The first section introduces GG and NTG and highlights existing results that are relevant to the present study. Section 2 establishes new results on algebraic properties of NTGs and NTG homomorphisms, among which are Lagrange’s Theorem and the first isomorphism theorem, and presents a method of the construction of Bol algebraic structures using an NTG. The third section describes applications of NTGs to human management and sports.

2. Main Results

We shall first establish the relationship among generalized groups, quasigroups, and loops with a neutrosophic triplet group assumed.

Lemma 1.

Let X be a neutrosophic triplet group.

1. 

X is a generalized group if it satisfies the left (or right) cancellation law or X is a left (or right) quasigroup.

2. 

X is a generalized group if and only if each element $x\in X$ has a unique $neut\left(x\right)\in X$.

[Recorded data]
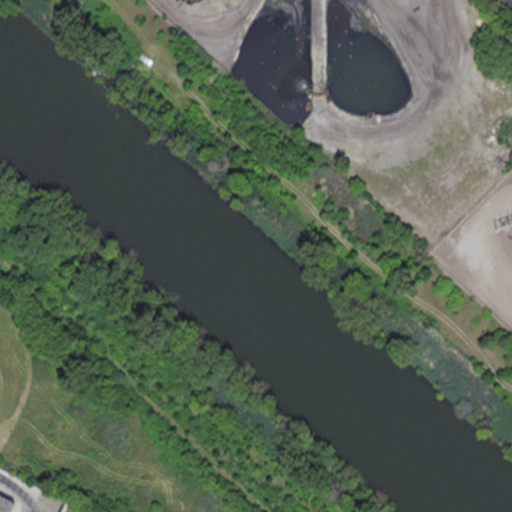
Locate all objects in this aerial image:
road: (485, 240)
power substation: (484, 249)
river: (236, 296)
park: (166, 359)
building: (4, 503)
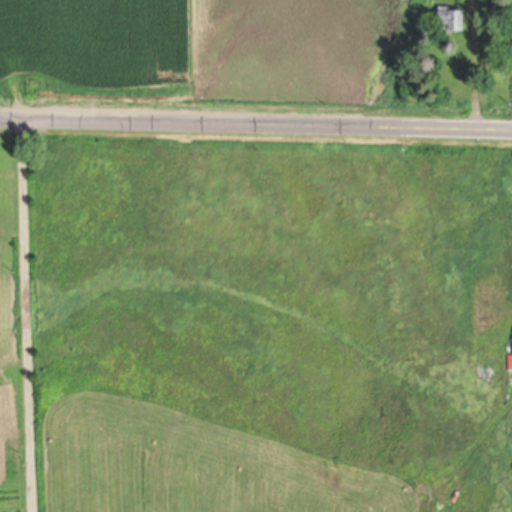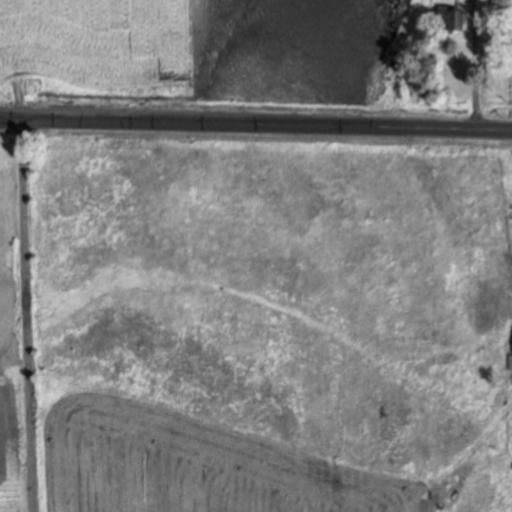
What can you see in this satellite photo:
building: (455, 18)
road: (255, 124)
road: (23, 315)
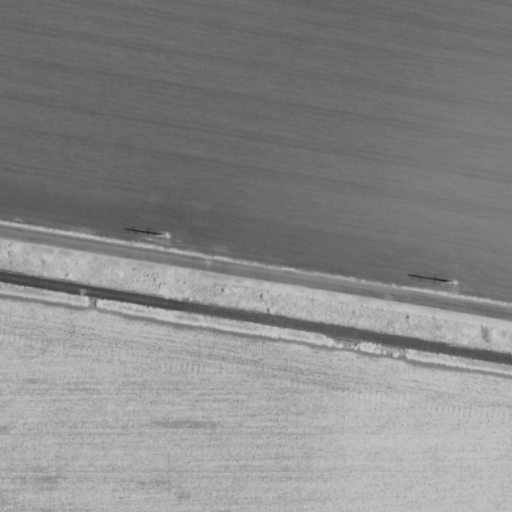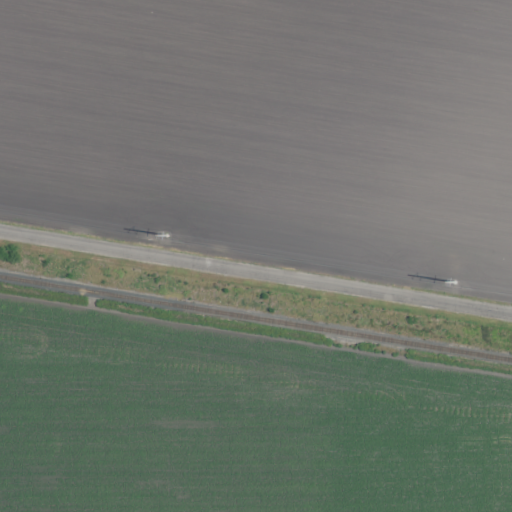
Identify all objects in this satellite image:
power tower: (161, 234)
road: (256, 272)
power tower: (443, 280)
railway: (255, 318)
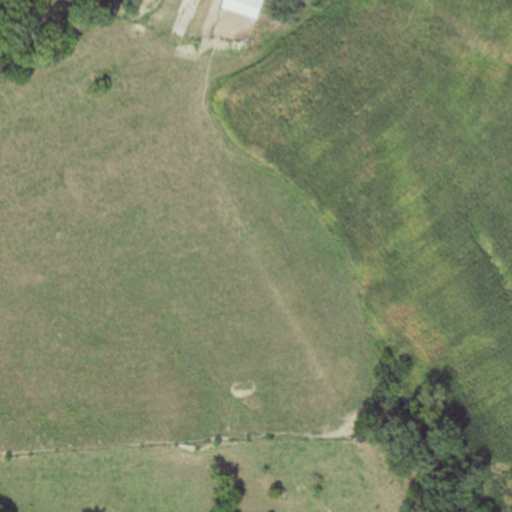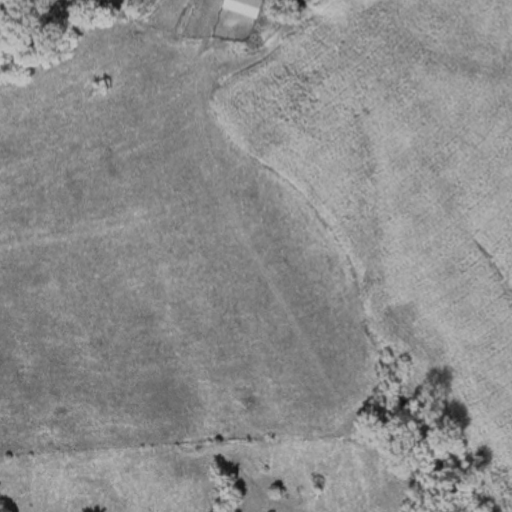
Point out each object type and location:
building: (250, 7)
building: (189, 17)
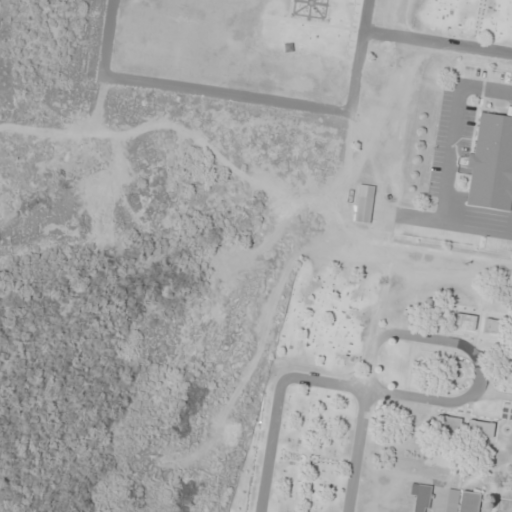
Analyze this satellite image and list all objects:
building: (490, 175)
building: (364, 204)
park: (408, 292)
building: (465, 322)
building: (465, 426)
building: (420, 497)
building: (461, 501)
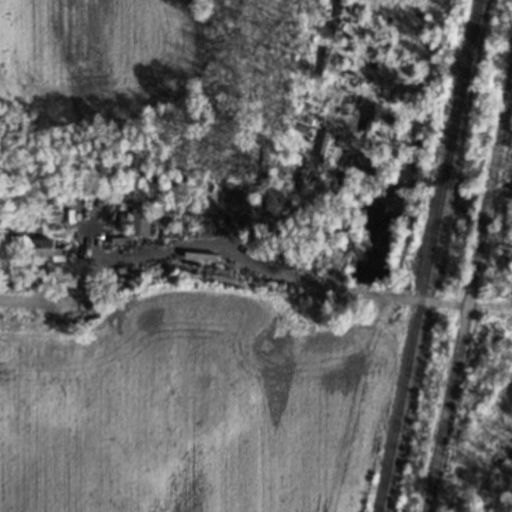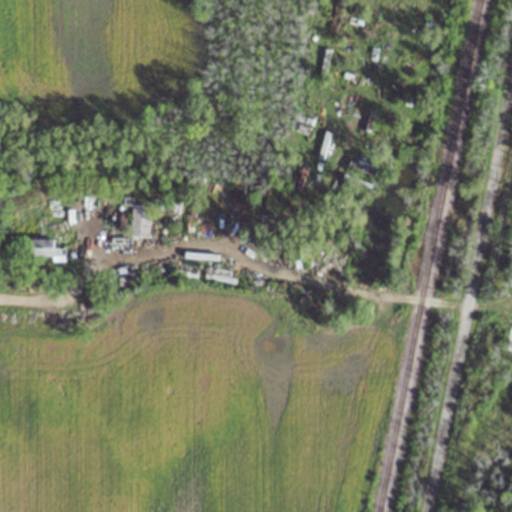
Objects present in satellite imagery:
building: (139, 220)
road: (228, 247)
building: (47, 248)
railway: (427, 256)
road: (467, 287)
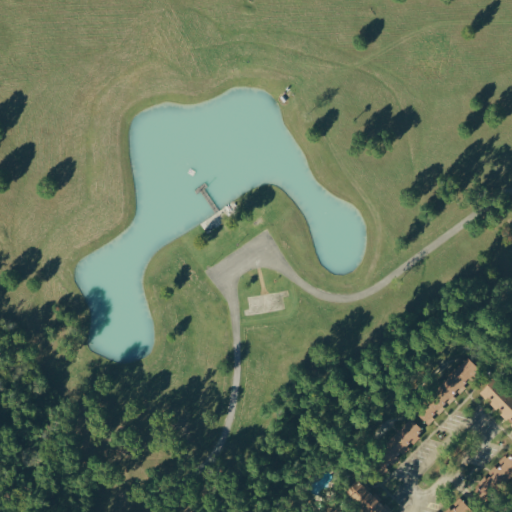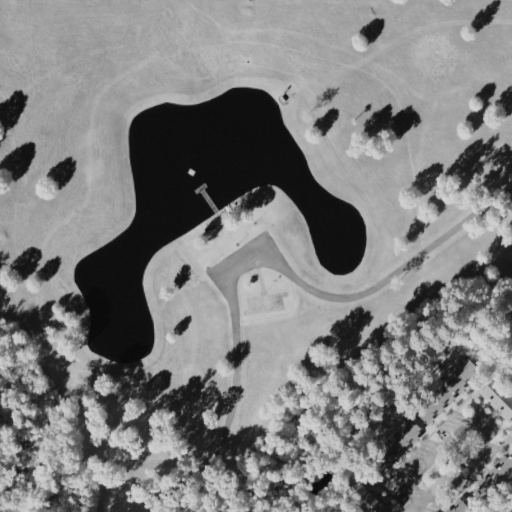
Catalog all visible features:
building: (447, 390)
building: (498, 398)
building: (401, 439)
road: (444, 474)
park: (500, 501)
building: (460, 507)
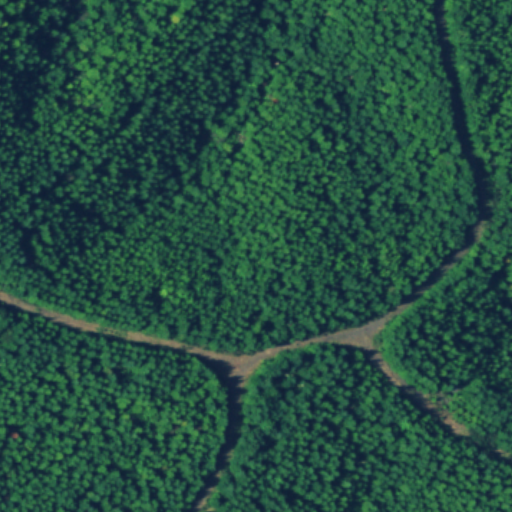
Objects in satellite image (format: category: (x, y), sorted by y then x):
road: (407, 301)
road: (121, 335)
road: (426, 406)
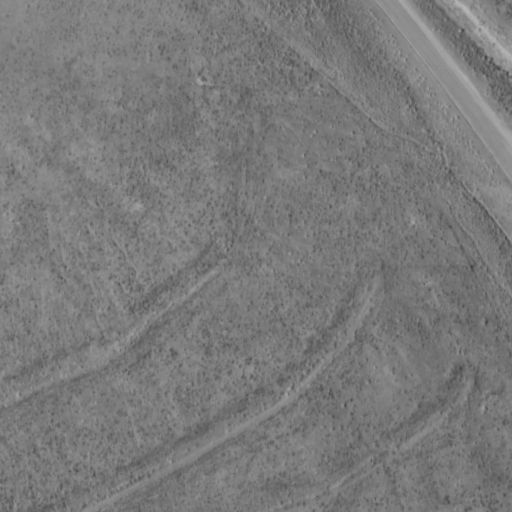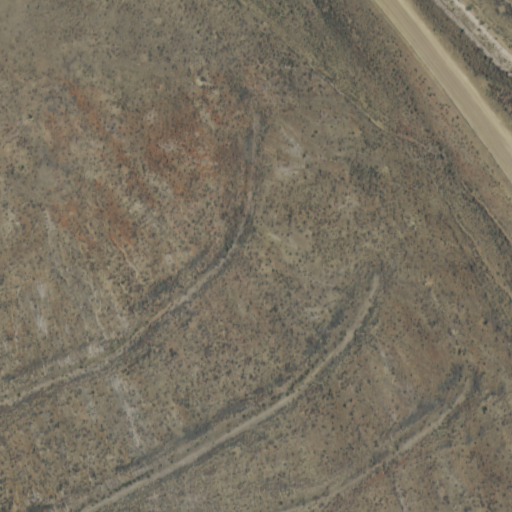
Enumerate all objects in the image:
road: (447, 94)
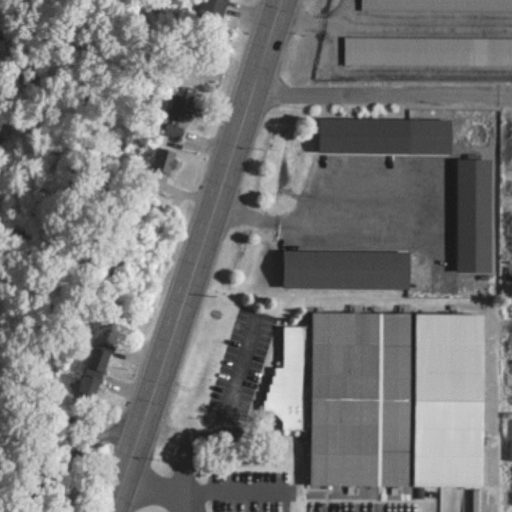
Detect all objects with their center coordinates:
building: (207, 12)
road: (392, 24)
road: (380, 97)
building: (173, 123)
building: (376, 136)
building: (163, 162)
building: (465, 215)
road: (319, 220)
road: (196, 256)
building: (87, 374)
road: (484, 395)
road: (222, 430)
building: (507, 436)
road: (171, 495)
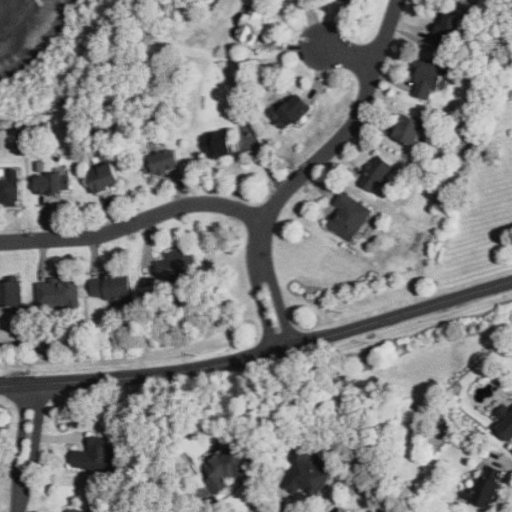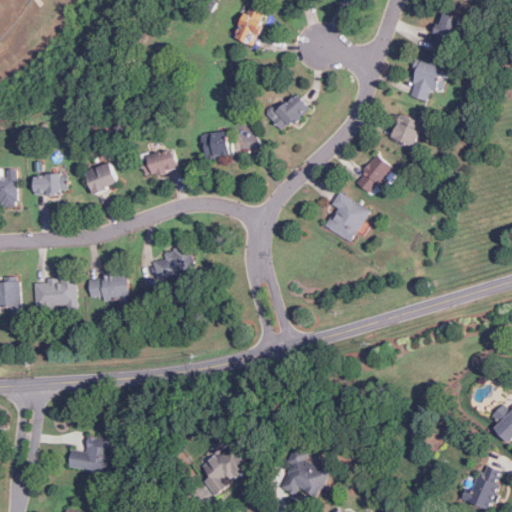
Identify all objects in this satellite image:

• **OBJECTIVES**:
a. Put the records from their first line through the line containing "building: (189, 17)" into a numbered list, omitting blank lines and leaving out the pictures.
b. Give a continuation of the text on neutrosophic triplet groups that picks up after its last sentence.

• **PER-TASK OUTPUTS**:
a.
1. Locate all objects in this aerial image:
2. road: (485, 240)
3. power substation: (484, 249)
4. river: (236, 296)
5. park: (166, 359)
6. building: (4, 503)
7. What can you see in this satellite photo:
8. building: (455, 18)
9. road: (255, 124)
10. road: (23, 315)
11. Identify all objects in this satellite image:
12. power tower: (161, 234)
13. road: (256, 272)
14. power tower: (443, 280)
15. railway: (255, 318)
16. Point out each object type and location:
17. building: (250, 7)
18. building: (189, 17)

b.
3. 

Whenever X has the cancellation laws (or is a quasigroup), then X is a loop and group.

Proof. 

• Let x have at least two neutral elements, say $neut\left(x\right),neut{\left(x\right)}^{\prime }\in X$. Then $xx=xx\Rightarrow xxanti\left(x\right)=xxanti\left(x\right)\Rightarrow xneut\left(x\right)=xneut{\left(x\right)}^{\prime }\underset{\mathrm{left} \mathrm{cancellation} \mathrm{law}}{\overset{\mathrm{left} \mathrm{quasigroup}}{⟹}}neut\left(x\right)=neut{\left(x\right)}^{\prime }$. Therefore, X is a generalized group. Similarly, X is a generalized group if it is has the right cancellation law or if it is a right quasigroup.
• This follows by definition.
• This is straightforward because every associative quasigroup is a loop and group.

 ☐

2.1. Algebraic Properties of Neutrosophic Triplet Group

We now establish some new algebraic properties of NTGs.

Theorem 1.

Let X be a neutrosophic triplet group. For any $a\in X$, $anti\left(anti\left(a\right)\right)=a$.

Proof.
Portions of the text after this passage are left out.